One is taught lessons about life, the world and themselves and then
graduate on to the next level. However, the problem with some eating disordered
families is that they are at times over protective, controlling and
intimidating, which does not cultivate an environment to learn and grow in. The
result is we have a family member who is stuck in grammar school when they
really need to be in college. However, the dynamics of the individuals family
don’t allow for growth. Here we’ll go over some simple verbal communication
skills that will help an individual to grow out of an eating disorder.

 

Honesty–  Most families have a “theme”. A common
denominator that keeps everyone together; sometimes it’s sports, dance, music,
charity work, intelligence, success etc… What do you think happens when someone
doesn’t align with the family theme?
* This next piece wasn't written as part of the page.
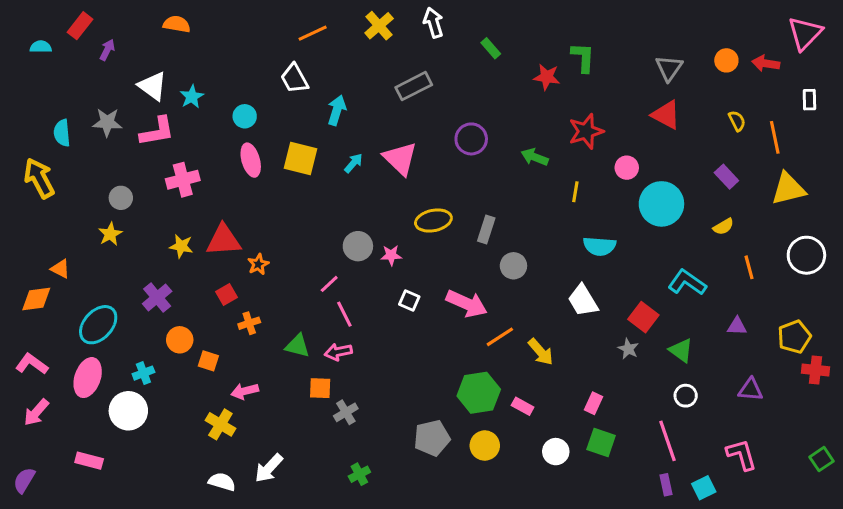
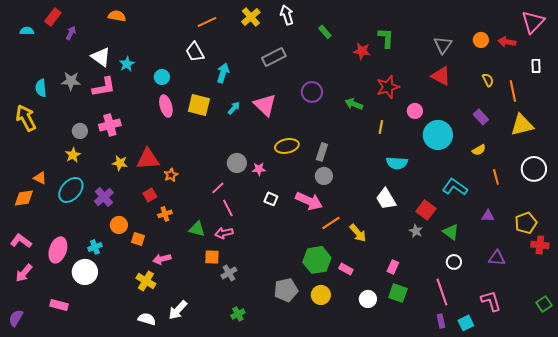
pink cross: (183, 180) -> (110, 125), moved
gray circle: (513, 266) -> (324, 176), moved
cyan ellipse: (98, 325) -> (71, 190), moved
They are regarded as the ‘Black Sheep’ of
the clan. The Black Sheep sometimes isn’t even a far cry from the family and at
times, acts as if they are happy in the family while on the inside they are
screaming to get out. In order to protect ones own identity everyone needs to
be able to communicate their emotions honestly to their family members, such
as, “Thank you for offering to pay for
an entire year of dance classes for me, but I really want to focus on soccer.”

Sometimes families don’t agree and they have every right to be honest with us,
but they can’t be honest with us, unless we are first honest with them about
what we truly want from life.   

 

Relationships–  Working at the Vic, you hear a lot
of stories. I have yet to meet a client that wasn’t in some kind of
co-dependent relationship with a mother, father, sibling or child.
Co-Dependency is putting one’s own needs on the wayside to take care of another
persons needs for approval and self esteem. Many of us have been conditioned to
believe that love is sacrificing and though at times it is, a love that
sacrifices one’s own desires the majority of the time is not the result of
‘love’ it’s the result of imbalance. A healthy relationships is one where each
individual can voice their opinion and say, “I would love to help you with that project, but I have a lot of
obligations right now and can’t. I’m sorry.”
If that statement sounds bold
to you, you might need to practice saying it over and over again because being
able to confidently speak up for oneself is an essential part of life.

 

Time – I
genuinely think that the people in my family are some of the most fascinating
characters I have ever met. We can laugh and talk for days. However, that
doesn’t mean just because we CAN we SHOULD. Though my family is stimulating and
fun, so is a roller coaster. But, if you go on a roller coaster all day long
you’re going to get pretty discombobulated. The same thing happens for me with
my family. My family triggers me in ways that challenge me, but aren’t
necessarily healthy to expose myself to for a 18 to 24 hour period. Therefore I
set time limits on the time we spend together. I let them know in advance, “I’m stoked to celebrate Nana’s Birthday!
I’ll see you at 1, but I have to head out at 5.”

 

I hope some of these verbal communication skills are helpful
to you in setting up boundaries with your family. Remember that boundaries are
AWESOME things! They are set in place to protect what is valuable, which in
this case is YOU. You are a valuable individual that is entitled to have
emotions, opinions and a voice to express who you were created to be!